You are viewing a plain text version of this content. The canonical link for it is here.
Posted to common-user@hadoop.apache.org by Alejandro Abdelnur <tu...@gmail.com> on 2009/02/04 08:07:57 UTC

Re: Hadoop 0.19, Cascading 1.0 and MultipleOutputs problem

Mikhail,

You are right, please open a Jira on this.

Alejandro


On Wed, Jan 28, 2009 at 9:23 PM, Mikhail Yakshin
<gr...@gmail.com>wrote:

> Hi,
>
> We have a system based on Hadoop 0.18 / Cascading 0.8.1 and now I'm
> trying to port it to Hadoop 0.19 / Cascading 1.0. The first serious
> problem I've got into that we're extensively using MultipleOutputs in
> our jobs dealing with sequence files that store Cascading's Tuples.
>
> Since Cascading 0.9, Tuples stopped being WritableComparable and
> implemented generic Hadoop serialization interface and framework.
> However, in Hadoop 0.19, MultipleOutputs require use of older
> WritableComparable interface.
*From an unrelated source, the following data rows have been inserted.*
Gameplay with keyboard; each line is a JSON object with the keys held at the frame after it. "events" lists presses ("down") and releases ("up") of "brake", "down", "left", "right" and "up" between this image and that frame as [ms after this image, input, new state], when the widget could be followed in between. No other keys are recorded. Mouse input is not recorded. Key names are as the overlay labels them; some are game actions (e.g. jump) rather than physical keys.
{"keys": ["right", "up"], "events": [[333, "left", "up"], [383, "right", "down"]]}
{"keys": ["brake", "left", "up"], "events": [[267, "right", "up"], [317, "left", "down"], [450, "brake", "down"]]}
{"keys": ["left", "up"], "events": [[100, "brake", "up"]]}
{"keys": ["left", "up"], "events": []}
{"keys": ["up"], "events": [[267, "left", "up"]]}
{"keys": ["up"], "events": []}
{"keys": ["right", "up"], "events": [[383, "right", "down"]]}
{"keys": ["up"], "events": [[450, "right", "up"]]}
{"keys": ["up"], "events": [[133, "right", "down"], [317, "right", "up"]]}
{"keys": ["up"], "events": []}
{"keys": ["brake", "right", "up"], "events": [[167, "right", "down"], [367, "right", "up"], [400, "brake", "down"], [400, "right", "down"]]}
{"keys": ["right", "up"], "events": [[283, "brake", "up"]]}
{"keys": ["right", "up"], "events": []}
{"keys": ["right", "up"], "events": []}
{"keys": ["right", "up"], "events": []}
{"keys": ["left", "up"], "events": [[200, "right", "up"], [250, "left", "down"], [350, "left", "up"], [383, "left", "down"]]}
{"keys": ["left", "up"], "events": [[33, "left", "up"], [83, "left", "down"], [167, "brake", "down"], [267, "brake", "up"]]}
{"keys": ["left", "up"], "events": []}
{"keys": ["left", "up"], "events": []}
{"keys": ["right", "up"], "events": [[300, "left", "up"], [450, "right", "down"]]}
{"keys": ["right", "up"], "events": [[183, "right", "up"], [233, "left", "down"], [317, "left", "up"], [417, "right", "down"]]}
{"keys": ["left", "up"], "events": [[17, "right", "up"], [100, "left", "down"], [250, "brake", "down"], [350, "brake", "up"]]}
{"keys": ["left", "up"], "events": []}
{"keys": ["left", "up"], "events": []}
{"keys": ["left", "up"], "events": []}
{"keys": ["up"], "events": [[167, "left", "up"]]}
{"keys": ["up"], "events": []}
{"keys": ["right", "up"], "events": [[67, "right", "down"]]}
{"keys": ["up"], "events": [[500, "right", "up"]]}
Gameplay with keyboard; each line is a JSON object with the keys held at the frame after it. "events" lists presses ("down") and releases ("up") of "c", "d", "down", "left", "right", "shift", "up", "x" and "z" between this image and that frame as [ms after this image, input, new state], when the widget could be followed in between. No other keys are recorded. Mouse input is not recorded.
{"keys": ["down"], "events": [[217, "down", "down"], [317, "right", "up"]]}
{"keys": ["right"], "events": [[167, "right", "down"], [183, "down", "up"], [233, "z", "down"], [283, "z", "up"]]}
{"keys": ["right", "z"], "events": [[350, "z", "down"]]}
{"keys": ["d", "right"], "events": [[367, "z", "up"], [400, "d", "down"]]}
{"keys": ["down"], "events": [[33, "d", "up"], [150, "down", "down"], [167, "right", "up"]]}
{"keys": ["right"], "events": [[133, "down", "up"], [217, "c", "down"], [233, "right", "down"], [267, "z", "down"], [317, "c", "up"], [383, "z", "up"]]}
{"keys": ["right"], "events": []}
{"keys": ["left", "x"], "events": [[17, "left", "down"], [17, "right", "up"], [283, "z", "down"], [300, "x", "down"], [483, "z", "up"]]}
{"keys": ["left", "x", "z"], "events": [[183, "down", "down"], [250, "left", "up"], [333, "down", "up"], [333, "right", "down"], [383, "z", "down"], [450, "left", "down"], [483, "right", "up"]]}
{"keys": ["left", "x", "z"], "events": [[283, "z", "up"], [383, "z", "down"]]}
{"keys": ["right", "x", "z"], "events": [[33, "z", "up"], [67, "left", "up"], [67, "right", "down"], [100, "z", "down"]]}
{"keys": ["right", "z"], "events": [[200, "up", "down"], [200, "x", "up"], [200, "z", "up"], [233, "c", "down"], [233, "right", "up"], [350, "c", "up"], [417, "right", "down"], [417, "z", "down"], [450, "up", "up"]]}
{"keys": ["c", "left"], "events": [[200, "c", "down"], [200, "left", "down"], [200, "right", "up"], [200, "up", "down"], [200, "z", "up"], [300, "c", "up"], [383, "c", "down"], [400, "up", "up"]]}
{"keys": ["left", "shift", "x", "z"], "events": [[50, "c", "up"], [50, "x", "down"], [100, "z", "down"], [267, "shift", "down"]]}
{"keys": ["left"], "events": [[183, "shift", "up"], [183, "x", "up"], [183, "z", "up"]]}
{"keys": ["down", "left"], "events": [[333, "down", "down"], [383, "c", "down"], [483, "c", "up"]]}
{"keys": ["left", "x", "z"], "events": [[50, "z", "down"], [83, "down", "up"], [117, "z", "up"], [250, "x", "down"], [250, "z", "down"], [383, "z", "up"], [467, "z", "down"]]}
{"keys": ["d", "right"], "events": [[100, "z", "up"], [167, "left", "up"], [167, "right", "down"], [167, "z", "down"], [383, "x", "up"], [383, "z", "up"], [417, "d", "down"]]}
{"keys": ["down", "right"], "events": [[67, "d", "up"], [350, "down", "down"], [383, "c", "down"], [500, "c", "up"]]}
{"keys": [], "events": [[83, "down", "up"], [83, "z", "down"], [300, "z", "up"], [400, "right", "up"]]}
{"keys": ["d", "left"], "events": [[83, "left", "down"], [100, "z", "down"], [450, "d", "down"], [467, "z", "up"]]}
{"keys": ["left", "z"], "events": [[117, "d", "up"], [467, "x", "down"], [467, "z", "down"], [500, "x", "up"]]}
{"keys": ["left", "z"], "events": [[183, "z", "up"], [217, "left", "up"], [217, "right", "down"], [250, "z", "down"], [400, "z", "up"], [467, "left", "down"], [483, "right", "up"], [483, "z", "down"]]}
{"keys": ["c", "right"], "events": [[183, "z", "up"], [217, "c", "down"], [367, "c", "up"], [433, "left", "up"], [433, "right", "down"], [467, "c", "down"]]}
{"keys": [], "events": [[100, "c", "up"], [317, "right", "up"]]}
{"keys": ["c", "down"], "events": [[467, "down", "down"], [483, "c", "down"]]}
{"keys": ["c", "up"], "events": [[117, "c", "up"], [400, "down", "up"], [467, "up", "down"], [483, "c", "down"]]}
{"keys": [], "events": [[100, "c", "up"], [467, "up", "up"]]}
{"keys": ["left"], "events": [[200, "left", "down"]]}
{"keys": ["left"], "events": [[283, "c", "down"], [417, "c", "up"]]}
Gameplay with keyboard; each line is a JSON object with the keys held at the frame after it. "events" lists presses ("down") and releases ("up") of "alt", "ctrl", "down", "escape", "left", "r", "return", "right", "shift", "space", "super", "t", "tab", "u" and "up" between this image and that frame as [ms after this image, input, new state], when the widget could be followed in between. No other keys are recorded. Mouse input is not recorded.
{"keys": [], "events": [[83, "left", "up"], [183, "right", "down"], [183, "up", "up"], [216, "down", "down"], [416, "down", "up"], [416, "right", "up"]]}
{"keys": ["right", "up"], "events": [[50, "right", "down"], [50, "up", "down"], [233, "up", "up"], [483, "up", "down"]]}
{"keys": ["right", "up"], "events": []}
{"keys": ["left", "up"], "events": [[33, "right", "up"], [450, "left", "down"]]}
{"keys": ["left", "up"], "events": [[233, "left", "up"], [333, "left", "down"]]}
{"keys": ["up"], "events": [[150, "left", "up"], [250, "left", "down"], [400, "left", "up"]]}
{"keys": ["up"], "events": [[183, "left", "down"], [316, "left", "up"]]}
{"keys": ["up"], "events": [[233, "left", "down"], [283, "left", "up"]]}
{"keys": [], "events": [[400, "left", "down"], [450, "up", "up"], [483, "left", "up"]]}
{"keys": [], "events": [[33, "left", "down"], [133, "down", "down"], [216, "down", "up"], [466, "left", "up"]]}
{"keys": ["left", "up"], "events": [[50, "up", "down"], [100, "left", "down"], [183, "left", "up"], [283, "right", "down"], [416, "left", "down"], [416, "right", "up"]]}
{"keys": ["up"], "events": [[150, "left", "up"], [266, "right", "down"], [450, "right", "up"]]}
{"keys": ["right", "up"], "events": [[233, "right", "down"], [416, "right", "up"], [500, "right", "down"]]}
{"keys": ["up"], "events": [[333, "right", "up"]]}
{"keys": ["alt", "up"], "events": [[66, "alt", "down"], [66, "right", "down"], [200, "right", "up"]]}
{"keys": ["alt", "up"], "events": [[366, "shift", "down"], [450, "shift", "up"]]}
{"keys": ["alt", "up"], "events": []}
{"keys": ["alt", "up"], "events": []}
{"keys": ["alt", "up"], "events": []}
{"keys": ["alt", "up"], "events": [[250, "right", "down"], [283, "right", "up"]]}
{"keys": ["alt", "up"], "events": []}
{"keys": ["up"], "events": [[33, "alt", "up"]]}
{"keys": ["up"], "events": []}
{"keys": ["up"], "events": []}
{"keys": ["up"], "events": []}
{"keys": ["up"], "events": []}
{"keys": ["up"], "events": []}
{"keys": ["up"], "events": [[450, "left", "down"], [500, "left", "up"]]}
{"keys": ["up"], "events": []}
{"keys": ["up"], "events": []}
Thus, trying to do something like:
>
> MultipleOutputs.addNamedOutput(conf, "output-name",
> MySpecialMultiSplitOutputFormat.class, Tuple.class, Tuple.class);
> mos = new MultipleOutputs(conf);
> ...
> mos.getCollector("output-name", reporter).collect(tuple1, tuple2);
>
> yields an error:
>
> java.lang.RuntimeException: java.lang.RuntimeException: class
> cascading.tuple.Tuple not org.apache.hadoop.io.WritableComparable
>        at
> org.apache.hadoop.conf.Configuration.getClass(Configuration.java:752)
>        at
> org.apache.hadoop.mapred.lib.MultipleOutputs.getNamedOutputKeyClass(MultipleOutputs.java:252)
>        at
> org.apache.hadoop.mapred.lib.MultipleOutputs$InternalFileOutputFormat.getRecordWriter(MultipleOutputs.java:556)
>        at
> org.apache.hadoop.mapred.lib.MultipleOutputs.getRecordWriter(MultipleOutputs.java:425)
>        at
> org.apache.hadoop.mapred.lib.MultipleOutputs.getCollector(MultipleOutputs.java:511)
>        at
> org.apache.hadoop.mapred.lib.MultipleOutputs.getCollector(MultipleOutputs.java:476)
>        at my.namespace.MyReducer.reduce(MyReducer.java:xxx)
>
> Is there any known workaround for that? Any progress going on to make
> MultipleOutputs use generic Hadoop serialization?
>
> --
> WBR, Mikhail Yakshin
>

Re: Hadoop 0.19, Cascading 1.0 and MultipleOutputs problem

Posted by Mikhail Yakshin <gr...@gmail.com>.
On Wed, Feb 4, 2009 at 10:07 AM, Alejandro Abdelnur <tu...@gmail.com> wrote:
> Mikhail,
>
> You are right, please open a Jira on this.
>
> Alejandro

Done:
https://issues.apache.org/jira/browse/HADOOP-5167

-- 
WBR, Mikhail Yakshin